Les arguments protectionnistes ne seraient que des alibis pour des économies non compétitives,principalement intéressées à se protéger de concurrents plus efficaces.
Faisons observer que le choix n’est plus aujourd’hui entre le protectionniste étroitement national et une libération graduelle des échanges internationaux,mais entre la liberté tous azymuths de circulation de marchandises exportables,qui nous a été imposé,et une régulation des échanges destinée tant à protéger les plus faibles- (les pays les plus pauvres encore éloignés du stade de l’émergence)-que les riches,dont les acquis économiques de plusieurs siècles d’efforts et de création sont menacés par une concurrence indue,fondée sur la sous-rémunération des ressources humaines.
Le protectionnisme dont il faudrait débattre n’est pas un protectionnisme de principe mais de circonstance.
Les partisans du libre-échange mondial pratiquent la bonne vieille politique de l’amalgame dont les partis staliniens étaient orfèvres.
Dans leurs bouches,le protectionnisme est une tentative de retour à la situation de fermeture étroite des frontières nationales,autant dire qu’il est l’expression d’un lepénisme économique.
Cet amalgame grossier n’a d’autre but que de clore par avance tout débat sur le sujet,c’est donc un devoir de l’ouvrir.

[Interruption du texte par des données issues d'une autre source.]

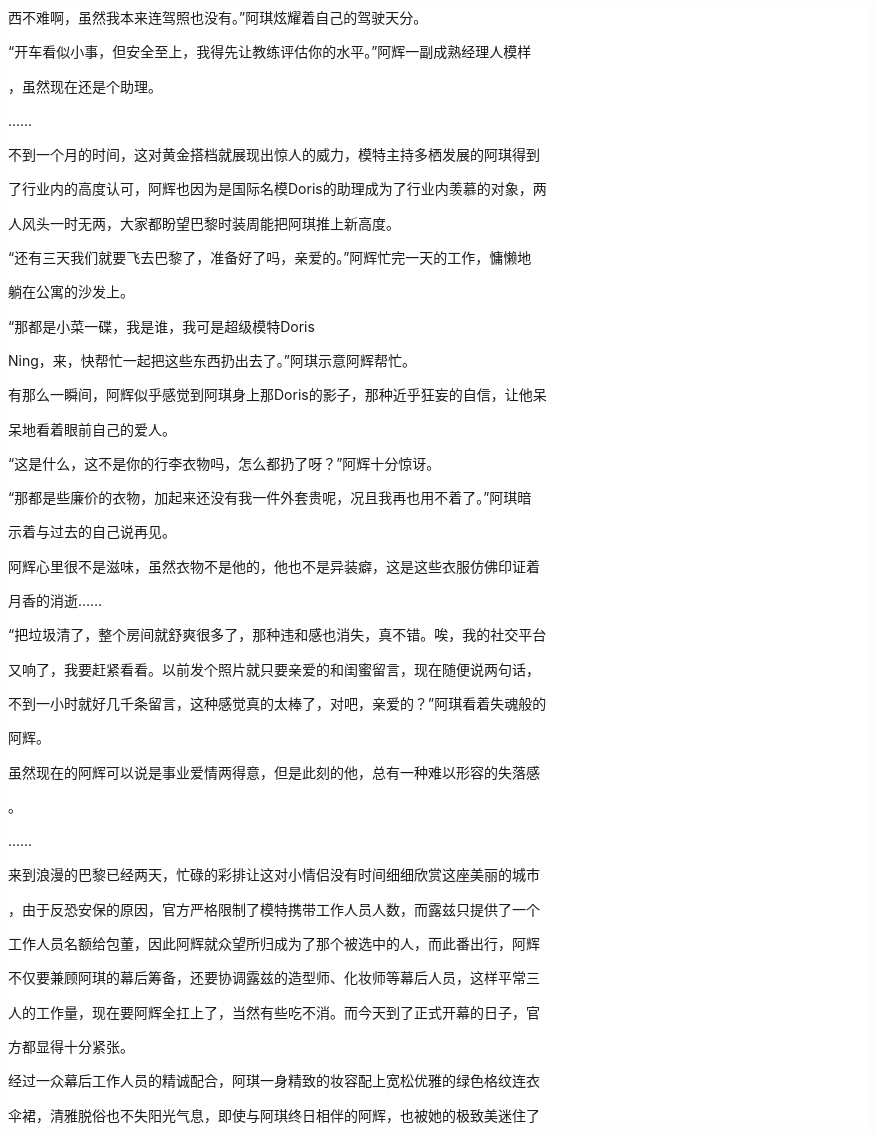 西不难啊，虽然我本来连驾照也没有。”阿琪炫耀着自己的驾驶天分。

“开车看似小事，但安全至上，我得先让教练评估你的水平。”阿辉一副成熟经理人模样

，虽然现在还是个助理。

……

不到一个月的时间，这对黄金搭档就展现出惊人的威力，模特主持多栖发展的阿琪得到

了行业内的高度认可，阿辉也因为是国际名模Doris的助理成为了行业内羡慕的对象，两

人风头一时无两，大家都盼望巴黎时装周能把阿琪推上新高度。

“还有三天我们就要飞去巴黎了，准备好了吗，亲爱的。”阿辉忙完一天的工作，慵懒地

躺在公寓的沙发上。

“那都是小菜一碟，我是谁，我可是超级模特Doris

Ning，来，快帮忙一起把这些东西扔出去了。”阿琪示意阿辉帮忙。

有那么一瞬间，阿辉似乎感觉到阿琪身上那Doris的影子，那种近乎狂妄的自信，让他呆

呆地看着眼前自己的爱人。

“这是什么，这不是你的行李衣物吗，怎么都扔了呀？”阿辉十分惊讶。

“那都是些廉价的衣物，加起来还没有我一件外套贵呢，况且我再也用不着了。”阿琪暗

示着与过去的自己说再见。

阿辉心里很不是滋味，虽然衣物不是他的，他也不是异装癖，这是这些衣服仿佛印证着

月香的消逝……

“把垃圾清了，整个房间就舒爽很多了，那种违和感也消失，真不错。唉，我的社交平台

又响了，我要赶紧看看。以前发个照片就只要亲爱的和闺蜜留言，现在随便说两句话，

不到一小时就好几千条留言，这种感觉真的太棒了，对吧，亲爱的？”阿琪看着失魂般的

阿辉。

虽然现在的阿辉可以说是事业爱情两得意，但是此刻的他，总有一种难以形容的失落感

。

……

来到浪漫的巴黎已经两天，忙碌的彩排让这对小情侣没有时间细细欣赏这座美丽的城市

，由于反恐安保的原因，官方严格限制了模特携带工作人员人数，而露兹只提供了一个

工作人员名额给包董，因此阿辉就众望所归成为了那个被选中的人，而此番出行，阿辉

不仅要兼顾阿琪的幕后筹备，还要协调露兹的造型师、化妆师等幕后人员，这样平常三

人的工作量，现在要阿辉全扛上了，当然有些吃不消。而今天到了正式开幕的日子，官

方都显得十分紧张。

经过一众幕后工作人员的精诚配合，阿琪一身精致的妆容配上宽松优雅的绿色格纹连衣

伞裙，清雅脱俗也不失阳光气息，即使与阿琪终日相伴的阿辉，也被她的极致美迷住了
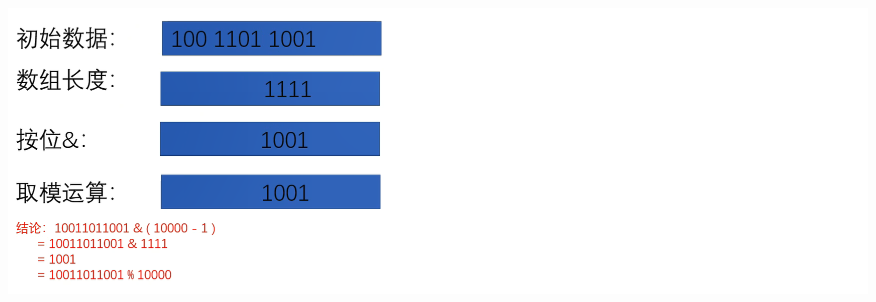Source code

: <img src="images/image-20200727001852130.png" alt="image-20200727001852130" style="zoom: 50%;" />




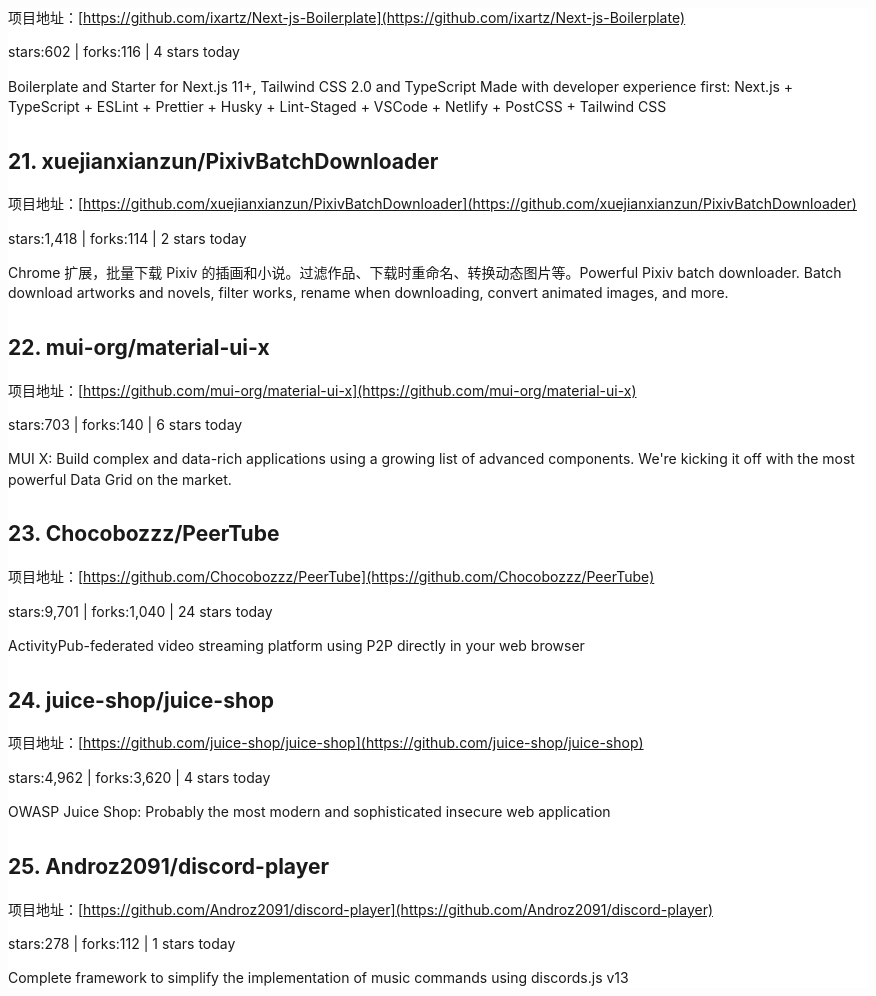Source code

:项目地址：[https://github.com/ixartz/Next-js-Boilerplate](https://github.com/ixartz/Next-js-Boilerplate)

stars:602 | forks:116 | 4 stars today 

 Boilerplate and Starter for Next.js 11+, Tailwind CSS 2.0 and TypeScript  Made with developer experience first: Next.js + TypeScript + ESLint + Prettier + Husky + Lint-Staged + VSCode + Netlify + PostCSS + Tailwind CSS

## 21. xuejianxianzun/PixivBatchDownloader 

项目地址：[https://github.com/xuejianxianzun/PixivBatchDownloader](https://github.com/xuejianxianzun/PixivBatchDownloader)

stars:1,418 | forks:114 | 2 stars today 

Chrome 扩展，批量下载 Pixiv 的插画和小说。过滤作品、下载时重命名、转换动态图片等。Powerful Pixiv batch downloader. Batch download artworks and novels, filter works, rename when downloading, convert animated images, and more.

## 22. mui-org/material-ui-x 

项目地址：[https://github.com/mui-org/material-ui-x](https://github.com/mui-org/material-ui-x)

stars:703 | forks:140 | 6 stars today 

MUI X: Build complex and data-rich applications using a growing list of advanced components. We're kicking it off with the most powerful Data Grid on the market.

## 23. Chocobozzz/PeerTube 

项目地址：[https://github.com/Chocobozzz/PeerTube](https://github.com/Chocobozzz/PeerTube)

stars:9,701 | forks:1,040 | 24 stars today 

ActivityPub-federated video streaming platform using P2P directly in your web browser

## 24. juice-shop/juice-shop 

项目地址：[https://github.com/juice-shop/juice-shop](https://github.com/juice-shop/juice-shop)

stars:4,962 | forks:3,620 | 4 stars today 

OWASP Juice Shop: Probably the most modern and sophisticated insecure web application

## 25. Androz2091/discord-player 

项目地址：[https://github.com/Androz2091/discord-player](https://github.com/Androz2091/discord-player)

stars:278 | forks:112 | 1 stars today 

 Complete framework to simplify the implementation of music commands using discords.js v13

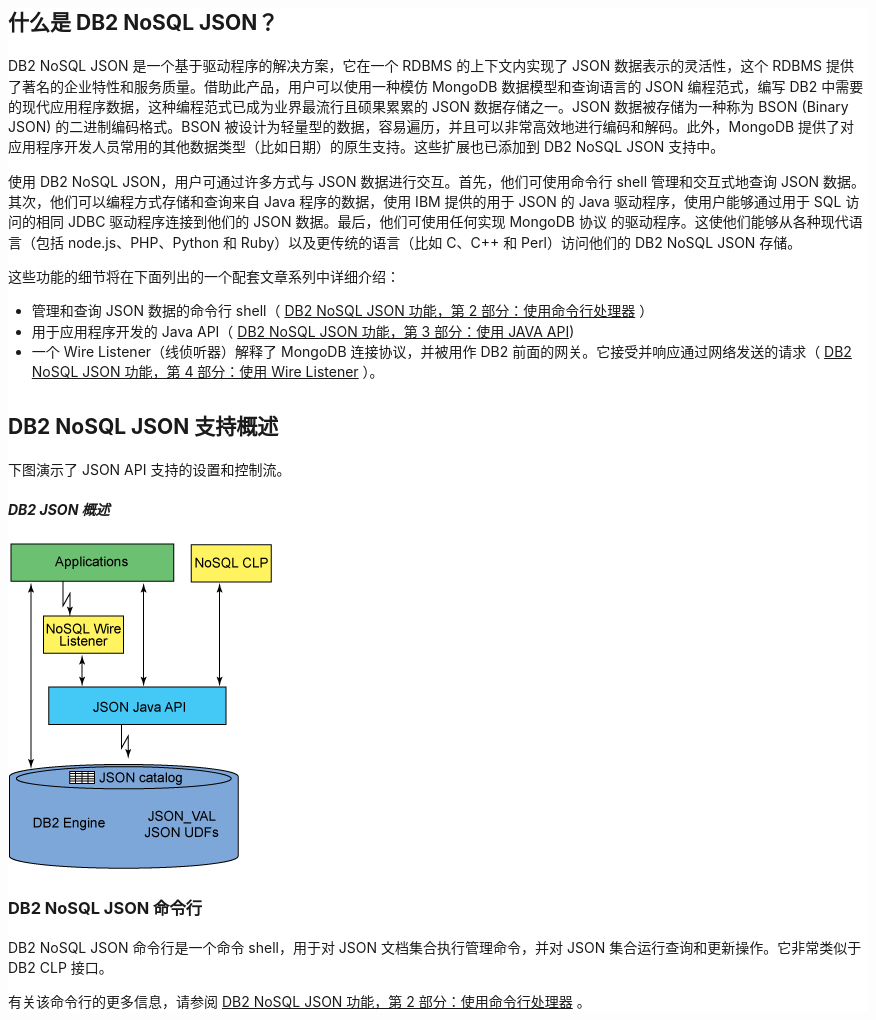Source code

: ## 什么是 DB2 NoSQL JSON？

DB2 NoSQL JSON 是一个基于驱动程序的解决方案，它在一个 RDBMS 的上下文内实现了 JSON 数据表示的灵活性，这个 RDBMS 提供了著名的企业特性和服务质量。借助此产品，用户可以使用一种模仿 MongoDB 数据模型和查询语言的 JSON 编程范式，编写 DB2 中需要的现代应用程序数据，这种编程范式已成为业界最流行且硕果累累的 JSON 数据存储之一。JSON 数据被存储为一种称为 BSON (Binary JSON) 的二进制编码格式。BSON 被设计为轻量型的数据，容易遍历，并且可以非常高效地进行编码和解码。此外，MongoDB 提供了对应用程序开发人员常用的其他数据类型（比如日期）的原生支持。这些扩展也已添加到 DB2 NoSQL JSON 支持中。

使用 DB2 NoSQL JSON，用户可通过许多方式与 JSON 数据进行交互。首先，他们可使用命令行 shell 管理和交互式地查询 JSON 数据。其次，他们可以编程方式存储和查询来自 Java 程序的数据，使用 IBM 提供的用于 JSON 的 Java 驱动程序，使用户能够通过用于 SQL 访问的相同 JDBC 驱动程序连接到他们的 JSON 数据。最后，他们可使用任何实现 MongoDB 协议 的驱动程序。这使他们能够从各种现代语言（包括 node.js、PHP、Python 和 Ruby）以及更传统的语言（比如 C、C++ 和 Perl）访问他们的 DB2 NoSQL JSON 存储。

这些功能的细节将在下面列出的一个配套文章系列中详细介绍：

- 管理和查询 JSON 数据的命令行 shell（ [DB2 NoSQL JSON 功能，第 2 部分：使用命令行处理器](http://www.ibm.com/developerworks/data/library/techarticle/dm-1306nosqlforjson2/index.html) ）
- 用于应用程序开发的 Java API（ [DB2 NoSQL JSON 功能，第 3 部分：使用 JAVA API](http://www.ibm.com/developerworks/views/data/libraryview.jsp?search_by=DB2+NoSQL+JSON+capabilities))
- 一个 Wire Listener（线侦听器）解释了 MongoDB 连接协议，并被用作 DB2 前面的网关。它接受并响应通过网络发送的请求（ [DB2 NoSQL JSON 功能，第 4 部分：使用 Wire Listener](http://www.ibm.com/developerworks/views/data/libraryview.jsp?search_by=DB2+NoSQL+JSON+capabilities) ）。

## DB2 NoSQL JSON 支持概述

下图演示了 JSON API 支持的设置和控制流。

##### DB2 JSON 概述

![该图显示了直接与 DB2 引擎通信、通过 NoSQL Wire Listener、通过 JSON API 通信的应用程序，以及穿过 JSON API 的 NoSQL CLP](../ibm_articles_img/dm-1306nosqlforjson1_images_DB2JSONOverview.png)

### DB2 NoSQL JSON 命令行

DB2 NoSQL JSON 命令行是一个命令 shell，用于对 JSON 文档集合执行管理命令，并对 JSON 集合运行查询和更新操作。它非常类似于 DB2 CLP 接口。

有关该命令行的更多信息，请参阅 [DB2 NoSQL JSON 功能，第 2 部分：使用命令行处理器](http://www.ibm.com/developerworks/data/library/techarticle/dm-1306nosqlforjson2/index.html) 。
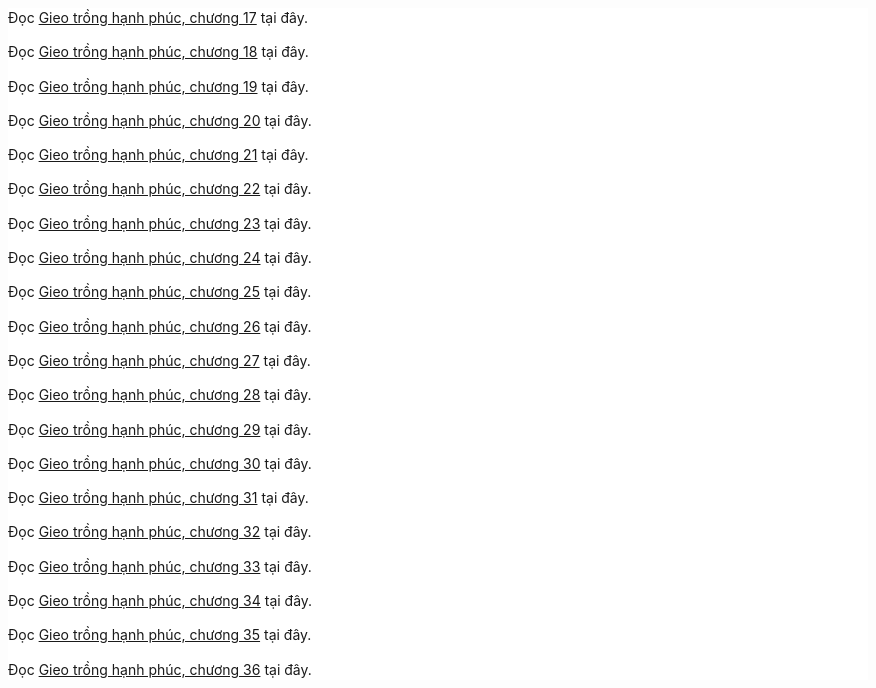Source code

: Đọc [Gieo trồng hạnh phúc, chương 17](https://nhavantuonglai.com/article/thich-nhat-hanh-gieo-trong-hanh-phuc-chuong-17) tại đây.

Đọc [Gieo trồng hạnh phúc, chương 18](https://nhavantuonglai.com/article/thich-nhat-hanh-gieo-trong-hanh-phuc-chuong-18) tại đây.

Đọc [Gieo trồng hạnh phúc, chương 19](https://nhavantuonglai.com/article/thich-nhat-hanh-gieo-trong-hanh-phuc-chuong-19) tại đây.

Đọc [Gieo trồng hạnh phúc, chương 20](https://nhavantuonglai.com/article/thich-nhat-hanh-gieo-trong-hanh-phuc-chuong-20) tại đây.

Đọc [Gieo trồng hạnh phúc, chương 21](https://nhavantuonglai.com/article/thich-nhat-hanh-gieo-trong-hanh-phuc-chuong-21) tại đây.

Đọc [Gieo trồng hạnh phúc, chương 22](https://nhavantuonglai.com/article/thich-nhat-hanh-gieo-trong-hanh-phuc-chuong-22) tại đây.

Đọc [Gieo trồng hạnh phúc, chương 23](https://nhavantuonglai.com/article/thich-nhat-hanh-gieo-trong-hanh-phuc-chuong-23) tại đây.

Đọc [Gieo trồng hạnh phúc, chương 24](https://nhavantuonglai.com/article/thich-nhat-hanh-gieo-trong-hanh-phuc-chuong-24) tại đây.

Đọc [Gieo trồng hạnh phúc, chương 25](https://nhavantuonglai.com/article/thich-nhat-hanh-gieo-trong-hanh-phuc-chuong-25) tại đây.

Đọc [Gieo trồng hạnh phúc, chương 26](https://nhavantuonglai.com/article/thich-nhat-hanh-gieo-trong-hanh-phuc-chuong-26) tại đây.

Đọc [Gieo trồng hạnh phúc, chương 27](https://nhavantuonglai.com/article/thich-nhat-hanh-gieo-trong-hanh-phuc-chuong-27) tại đây.

Đọc [Gieo trồng hạnh phúc, chương 28](https://nhavantuonglai.com/article/thich-nhat-hanh-gieo-trong-hanh-phuc-chuong-28) tại đây.

Đọc [Gieo trồng hạnh phúc, chương 29](https://nhavantuonglai.com/article/thich-nhat-hanh-gieo-trong-hanh-phuc-chuong-29) tại đây.

Đọc [Gieo trồng hạnh phúc, chương 30](https://nhavantuonglai.com/article/thich-nhat-hanh-gieo-trong-hanh-phuc-chuong-30) tại đây.

Đọc [Gieo trồng hạnh phúc, chương 31](https://nhavantuonglai.com/article/thich-nhat-hanh-gieo-trong-hanh-phuc-chuong-31) tại đây.

Đọc [Gieo trồng hạnh phúc, chương 32](https://nhavantuonglai.com/article/thich-nhat-hanh-gieo-trong-hanh-phuc-chuong-32) tại đây.

Đọc [Gieo trồng hạnh phúc, chương 33](https://nhavantuonglai.com/article/thich-nhat-hanh-gieo-trong-hanh-phuc-chuong-33) tại đây.

Đọc [Gieo trồng hạnh phúc, chương 34](https://nhavantuonglai.com/article/thich-nhat-hanh-gieo-trong-hanh-phuc-chuong-34) tại đây.

Đọc [Gieo trồng hạnh phúc, chương 35](https://nhavantuonglai.com/article/thich-nhat-hanh-gieo-trong-hanh-phuc-chuong-35) tại đây.

Đọc [Gieo trồng hạnh phúc, chương 36](https://nhavantuonglai.com/article/thich-nhat-hanh-gieo-trong-hanh-phuc-chuong-36) tại đây.
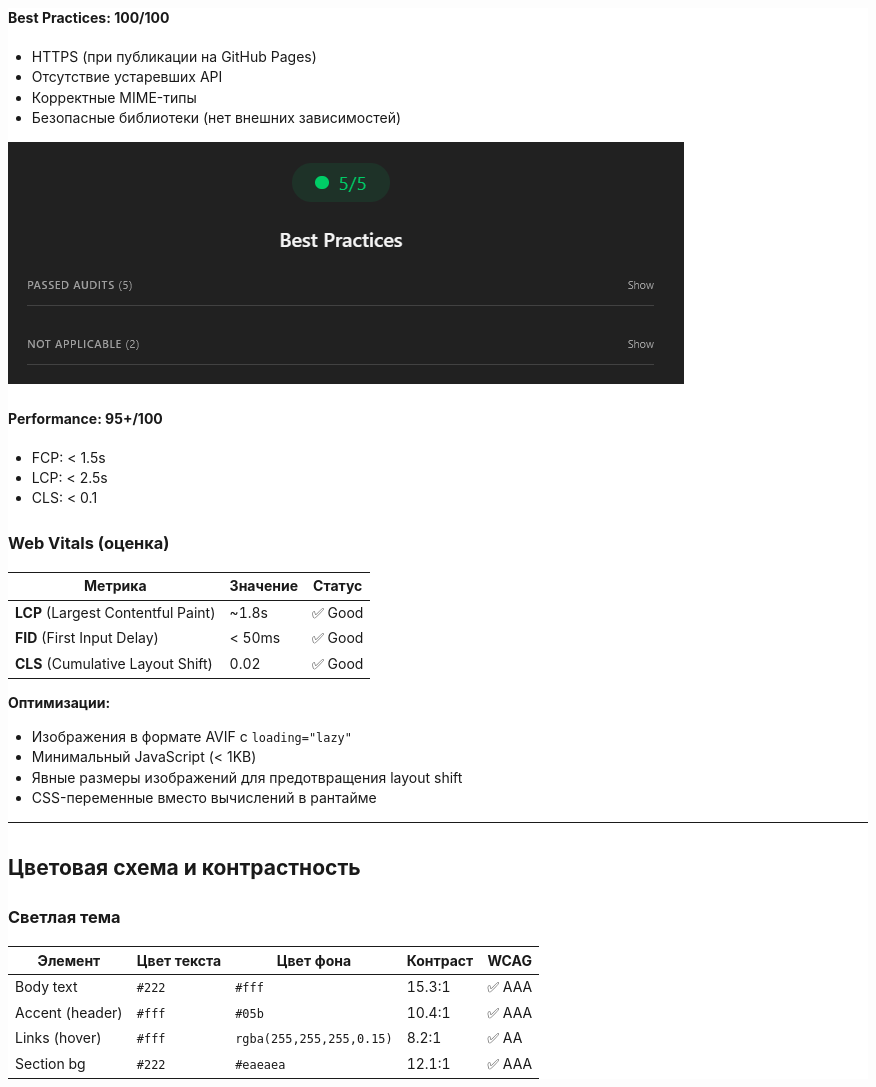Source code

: #### Best Practices: 100/100

- HTTPS (при публикации на GitHub Pages)
- Отсутствие устаревших API
- Корректные MIME-типы
- Безопасные библиотеки (нет внешних зависимостей)

![Lighthouse Best Practices](./Best_Practices.png)

#### Performance: 95+/100

- FCP: < 1.5s
- LCP: < 2.5s
- CLS: < 0.1

### Web Vitals (оценка)

| Метрика | Значение | Статус |
|---------|----------|--------|
| **LCP** (Largest Contentful Paint) | ~1.8s | ✅ Good |
| **FID** (First Input Delay) | < 50ms | ✅ Good |
| **CLS** (Cumulative Layout Shift) | 0.02 | ✅ Good |

**Оптимизации:**

- Изображения в формате AVIF с `loading="lazy"`
- Минимальный JavaScript (< 1KB)
- Явные размеры изображений для предотвращения layout shift
- CSS-переменные вместо вычислений в рантайме

---

## Цветовая схема и контрастность

### Светлая тема

| Элемент | Цвет текста | Цвет фона | Контраст | WCAG |
|---------|-------------|-----------|----------|------|
| Body text | `#222` | `#fff` | 15.3:1 | ✅ AAA |
| Accent (header) | `#fff` | `#05b` | 10.4:1 | ✅ AAA |
| Links (hover) | `#fff` | `rgba(255,255,255,0.15)` | 8.2:1 | ✅ AA |
| Section bg | `#222` | `#eaeaea` | 12.1:1 | ✅ AAA |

Une étude récente indique que 65% de l’accroissement des exportations chinoises entre 1994 et 2003 est imputable à des importations d’entreprises multinationales installées en Chine.Cela révèle que le ressort du libre-échange mondial s’appuie sur la délocalisation et non sur une volonté de concurrence élargie.
L’intensification des importations en provenance des pays à bas salaires étant le fait des entreprises nées dans les pays développés,chacun comprendra que la concurrence à peu a voir avec le problème.
L’expérience démontre que les mesures de protection commerciale les plus efficaces ne font entrave à la concurrence que si elles s’accompagnent de mesures d’interdiction concomitantes des investissements directs étrangers dans le pays bénéficiaire de la protection commerciale.
Après la seconde guerre mondiale,les entreprises américaines désireuses de s’implanter sur les marchés européens décidèrent de créer des établissements de production et de recherche sur le Vieux Continent.L’Europe bénéficia alors d’un flux considérable d’investissement américains accompagnés de tranfert de savoir-faire.
L’Europe du libre-échange n’existait pas.
Dans ces conditions de circulation restreinte des marchandises aux territoires nationaux, la nécessité d’accéder aux économies en reconstruction constituait déjà un motif suffisant pour entrainer ,de la part des multinationales américaines désireuses d’y écouler leurs produits,des décisions d’investissement à long terme.
A partir de cet exemple éclairant,nous voyons à quel point le protectionnisme est moins univalant que sa caricature dans les thèses libre-échangistes.